Sejak berdiri pada tahun 2008 lalu, PJHB telah dipercaya oleh sejumlah klien besar di sektor energi, pertambangan, dan perkebunan. Saat ini, Perseroan memiliki 5 unit kapal dengan kapasitas angkut antara 1.300–2.500 metrik ton, serta akan membangun 3 unit kapal baru menggunakan dana hasil IPO ini.
Tujuan pembangunan tiga unit kapal LCT baru adalah untuk mendukung pengembangan bisnis Perseroan guna memenuhi kebutuhan permintaan pengangkutan alat berat hingga kontainer dari klien.

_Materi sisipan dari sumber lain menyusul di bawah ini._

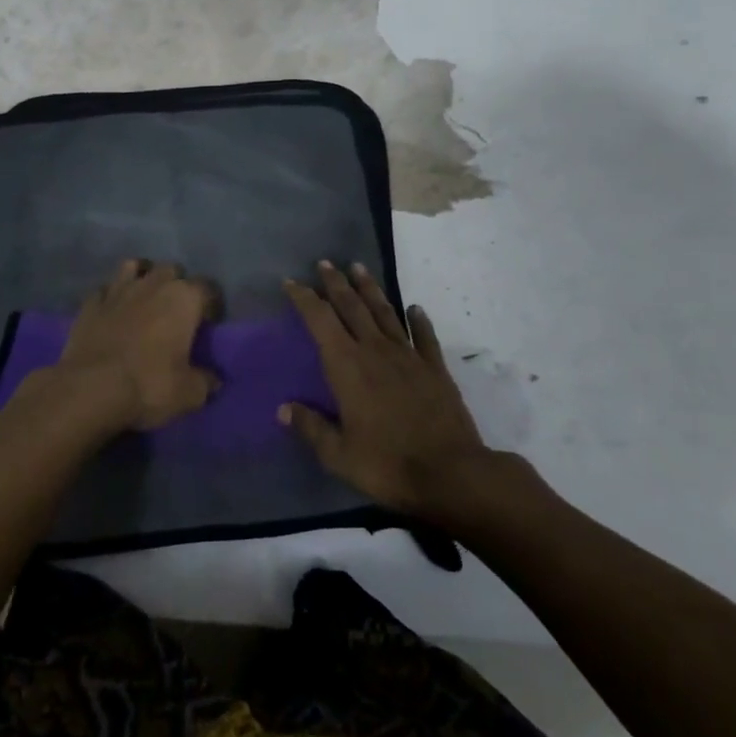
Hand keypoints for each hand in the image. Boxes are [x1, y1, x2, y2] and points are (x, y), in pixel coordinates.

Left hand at [43, 259, 218, 432]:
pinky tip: (113, 310)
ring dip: (143, 277)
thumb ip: (205, 382)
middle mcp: (153, 284)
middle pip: (172, 270)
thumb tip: (213, 380)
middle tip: (177, 311)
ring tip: (145, 298)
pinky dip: (112, 296)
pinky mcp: (91, 302)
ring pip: (135, 267)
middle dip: (177, 285)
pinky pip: (106, 289)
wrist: (91, 388)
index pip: (207, 288)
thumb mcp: (189, 393)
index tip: (208, 323)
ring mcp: (119, 289)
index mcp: (184, 298)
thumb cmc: (149, 384)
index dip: (211, 304)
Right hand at [279, 261, 490, 517]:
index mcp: (347, 366)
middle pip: (352, 306)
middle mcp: (375, 351)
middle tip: (325, 263)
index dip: (304, 298)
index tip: (291, 282)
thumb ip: (311, 428)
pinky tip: (415, 308)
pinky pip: (424, 336)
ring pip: (385, 313)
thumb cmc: (388, 464)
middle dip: (336, 283)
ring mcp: (408, 356)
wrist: (452, 473)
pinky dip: (418, 320)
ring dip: (370, 289)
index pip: (320, 320)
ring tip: (359, 267)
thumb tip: (283, 409)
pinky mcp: (435, 368)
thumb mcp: (339, 455)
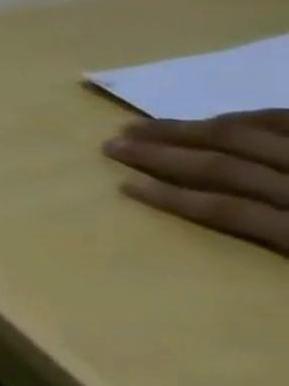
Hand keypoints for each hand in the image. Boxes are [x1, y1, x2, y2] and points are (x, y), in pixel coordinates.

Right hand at [104, 110, 288, 254]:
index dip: (172, 198)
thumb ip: (275, 246)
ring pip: (248, 140)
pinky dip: (252, 118)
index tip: (122, 185)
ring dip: (189, 131)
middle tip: (112, 143)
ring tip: (144, 125)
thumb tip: (223, 268)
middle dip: (162, 154)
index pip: (225, 211)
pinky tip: (218, 118)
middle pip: (225, 168)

Urgensi pembangunan tiga ini untuk mendukung rencana bisnis Perseroan ke depannya, dimana seluruh armada kapal yang dimiliki Perseroan saat ini utilisasi terpakai sudah maksimum sehingga perlu adanya kapal baru.
“Dengan adanya kapal baru dilengkapi dengan teknologi terbaru maka dapat meningkatkan kepercayaan pasar pada kualitas layanan Perseroan,” katanya.

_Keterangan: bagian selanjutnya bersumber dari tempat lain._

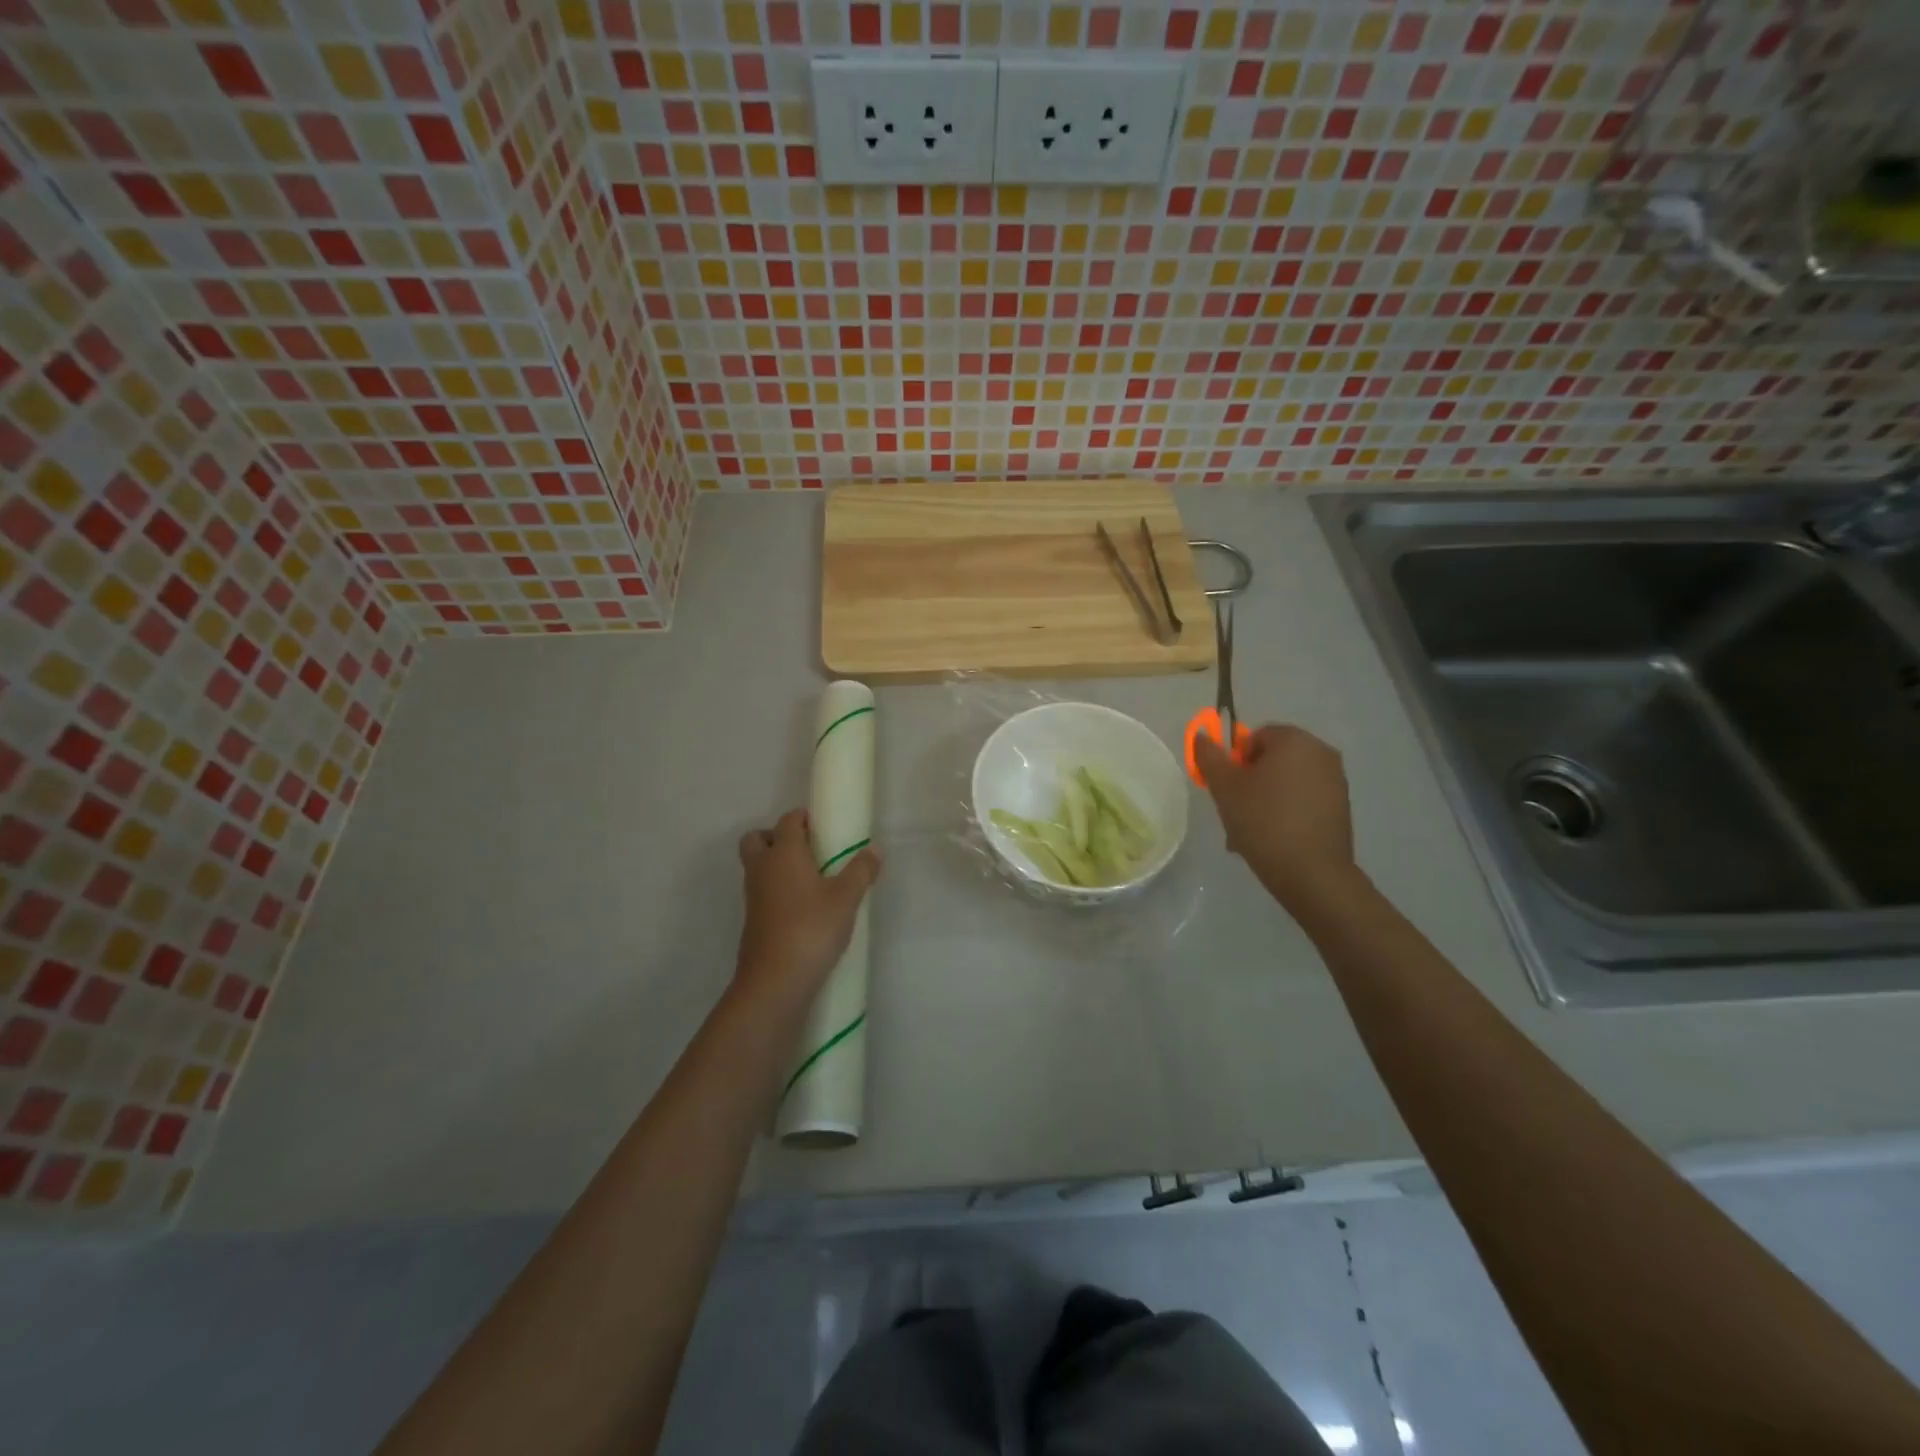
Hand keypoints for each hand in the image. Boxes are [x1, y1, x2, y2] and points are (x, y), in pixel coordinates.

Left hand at [734, 809, 879, 1001]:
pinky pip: (762, 892)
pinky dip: (776, 890)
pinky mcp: (753, 921)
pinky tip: (803, 907)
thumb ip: (861, 871)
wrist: (775, 981)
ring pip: (757, 867)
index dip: (803, 818)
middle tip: (808, 849)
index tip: (824, 824)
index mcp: (783, 854)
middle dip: (777, 837)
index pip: (787, 821)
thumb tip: (873, 850)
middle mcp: (762, 869)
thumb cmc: (811, 929)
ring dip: (776, 865)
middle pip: (757, 839)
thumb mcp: (846, 898)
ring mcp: (753, 896)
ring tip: (811, 879)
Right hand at [1194, 724, 1359, 914]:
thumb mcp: (1225, 787)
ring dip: (1265, 800)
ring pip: (1286, 783)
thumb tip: (1202, 735)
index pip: (1254, 737)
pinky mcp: (1342, 808)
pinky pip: (1303, 801)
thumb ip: (1210, 756)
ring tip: (1251, 833)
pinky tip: (1273, 840)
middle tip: (1234, 812)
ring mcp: (1336, 781)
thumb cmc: (1263, 821)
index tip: (1228, 789)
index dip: (1235, 762)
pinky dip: (1286, 813)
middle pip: (1272, 760)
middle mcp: (1321, 753)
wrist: (1312, 873)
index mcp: (1295, 740)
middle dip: (1250, 783)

Dari harga keseluruhan ketiga kapal tersebut, tegas dia, sekitar 94,11% atau Rp153.400.000.000,- berasal dari dana hasil Penawaran Umum dan sekitar 5,89% atau Rp9.600.000.000,- berasal dari kas internal Perseroan.
Lebih lanjut, dana yang akan diperoleh dari pelaksanaan Waran Seri I akan dimanfaatkan sebagai tambahan modal kerja untuk operasional kapal baru guna mendukung kegiatan operasional Perseroan.
Menurut Abie, pencatatan saham PJHB di BEI menjadi momentum penting bagi Perseroan dalam memperluas akses pendanaan, meningkatkan tata kelola dan transparansi, serta memperkuat daya saing di industri pelayaran nasional.
“Kami berharap kehadiran PJHB di Bursa Efek Indonesia dapat membuka kesempatan bagi masyarakat untuk berpartisipasi dalam kepemilikan perusahaan ini. Kami juga ingin menjadi contoh perusahaan pelayaran nasional yang tumbuh berkelanjutan dan berorientasi pada nilai tambah bagi pemegang saham,” jelas Abie.
Ia menambahkan, sebagian besar klien PJHB merupakan pelanggan loyal yang terus memperpanjang kontrak kerja sama. Hal ini mencerminkan tingkat kepercayaan tinggi terhadap kualitas layanan dan ketepatan waktu pengiriman yang menjadi keunggulan utama Perseroan.